Isaiah 1: 21-31                           What’s Isaiah about?
As far as we know the ancient Israelites were the only culture to believe that God made a priority of including people with little power. ‘Justice’ and ‘righteousness’ are the English translations of words referring to that priority of inclusion, justice and valuing of all persons by God. The implication was that the Israelite nation must also make inclusion of the poor a priority.

This understanding of God may have arisen from Israel’s experience of being rescued from slavery in Egypt by God even though they were a small and powerless people.

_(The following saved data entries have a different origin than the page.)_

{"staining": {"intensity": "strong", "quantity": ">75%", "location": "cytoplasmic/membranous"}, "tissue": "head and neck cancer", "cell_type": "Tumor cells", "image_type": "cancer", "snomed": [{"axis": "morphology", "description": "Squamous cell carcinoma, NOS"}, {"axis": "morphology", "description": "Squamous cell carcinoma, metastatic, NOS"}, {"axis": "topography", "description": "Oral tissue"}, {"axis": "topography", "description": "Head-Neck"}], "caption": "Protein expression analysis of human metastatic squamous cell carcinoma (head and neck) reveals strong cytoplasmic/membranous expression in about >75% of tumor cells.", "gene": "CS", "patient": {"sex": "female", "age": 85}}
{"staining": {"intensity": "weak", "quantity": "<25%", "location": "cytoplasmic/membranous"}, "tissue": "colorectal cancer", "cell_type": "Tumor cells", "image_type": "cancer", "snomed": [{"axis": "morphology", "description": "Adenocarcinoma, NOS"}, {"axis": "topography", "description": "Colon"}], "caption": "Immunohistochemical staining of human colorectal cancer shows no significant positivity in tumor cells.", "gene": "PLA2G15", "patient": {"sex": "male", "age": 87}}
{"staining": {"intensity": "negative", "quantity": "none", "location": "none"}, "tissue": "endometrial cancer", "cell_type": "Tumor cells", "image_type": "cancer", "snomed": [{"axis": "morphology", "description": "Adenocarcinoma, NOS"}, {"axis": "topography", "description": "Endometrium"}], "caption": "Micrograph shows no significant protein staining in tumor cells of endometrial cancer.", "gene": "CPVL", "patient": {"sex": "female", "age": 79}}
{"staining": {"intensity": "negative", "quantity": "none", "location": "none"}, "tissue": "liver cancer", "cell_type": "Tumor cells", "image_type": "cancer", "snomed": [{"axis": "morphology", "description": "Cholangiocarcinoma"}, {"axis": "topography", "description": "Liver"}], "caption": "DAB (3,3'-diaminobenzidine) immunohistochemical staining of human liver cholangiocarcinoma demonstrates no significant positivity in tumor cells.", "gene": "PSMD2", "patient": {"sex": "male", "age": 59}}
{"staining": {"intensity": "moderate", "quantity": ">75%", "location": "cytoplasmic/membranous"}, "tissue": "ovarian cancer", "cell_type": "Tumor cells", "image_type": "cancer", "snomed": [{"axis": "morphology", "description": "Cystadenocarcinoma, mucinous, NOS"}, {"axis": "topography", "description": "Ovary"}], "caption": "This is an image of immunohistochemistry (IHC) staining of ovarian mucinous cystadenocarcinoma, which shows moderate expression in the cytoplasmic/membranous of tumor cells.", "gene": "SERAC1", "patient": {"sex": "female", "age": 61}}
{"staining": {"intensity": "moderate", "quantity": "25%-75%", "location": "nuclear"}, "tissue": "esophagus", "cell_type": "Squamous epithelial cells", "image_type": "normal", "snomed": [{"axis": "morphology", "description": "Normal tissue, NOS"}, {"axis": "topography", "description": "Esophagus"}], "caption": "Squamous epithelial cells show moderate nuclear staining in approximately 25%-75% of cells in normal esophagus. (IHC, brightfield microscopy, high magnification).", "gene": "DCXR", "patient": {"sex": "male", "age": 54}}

Isaiah’s expectation is that now they are enslaved again, this time by Babylon a thousand years later, their God will rescue them again. But this time they will be also rescued from their own exploitation of one another. Isaiah uses extensive imagery to make that hope real for the people of his time.

The early Christians interpreted Isaiah’s expectation as if he had been looking forward to God’s final completion of a new world through Jesus’ death and resurrection.

In today’s reading Isaiah understands that the disaster of Babylonian slavery has fallen upon the people because they abandoned making the powerless their country’s priority.

Luke 20.9-18                            What’s Luke about?
Towards the end of Luke’s gospel, Jesus’ confrontation with the religious authorities intensifies. In this story Jesus confronts those who run the vineyard—that is, the religious leaders who are exploiting the poor in Jerusalem.
Luke understands that Jesus has special knowledge of the fact that Rome will destroy Jerusalem 40 years later. At the time Luke was writing, the early Christians interpreted the disaster of Rome permanently destroying the temple as God’s punishment for generations of religious exploitation.

For religious leaders in the temple to exploit and crush the poor was the ultimate offence against the God of justice and inclusion for all and disaster for the temple would certainly follow.

These passages are chosen for this first week in Advent to challenge us to make the necessary changes in society as God’s rule approaches.
This week’s collect:

Almighty God,
give us grace to cast away the works of darkness
and put on the armour of light,
now in the time of this mortal life
in which your Son Jesus Christ
came to us in great humility,
that on the last day,
when he shall come again in his glorious majesty
to judge both the living and the dead,
we may rise to the life immortal;
through him who lives and reigns
with you and the Holy Spirit, one God, now and for ever. Amen.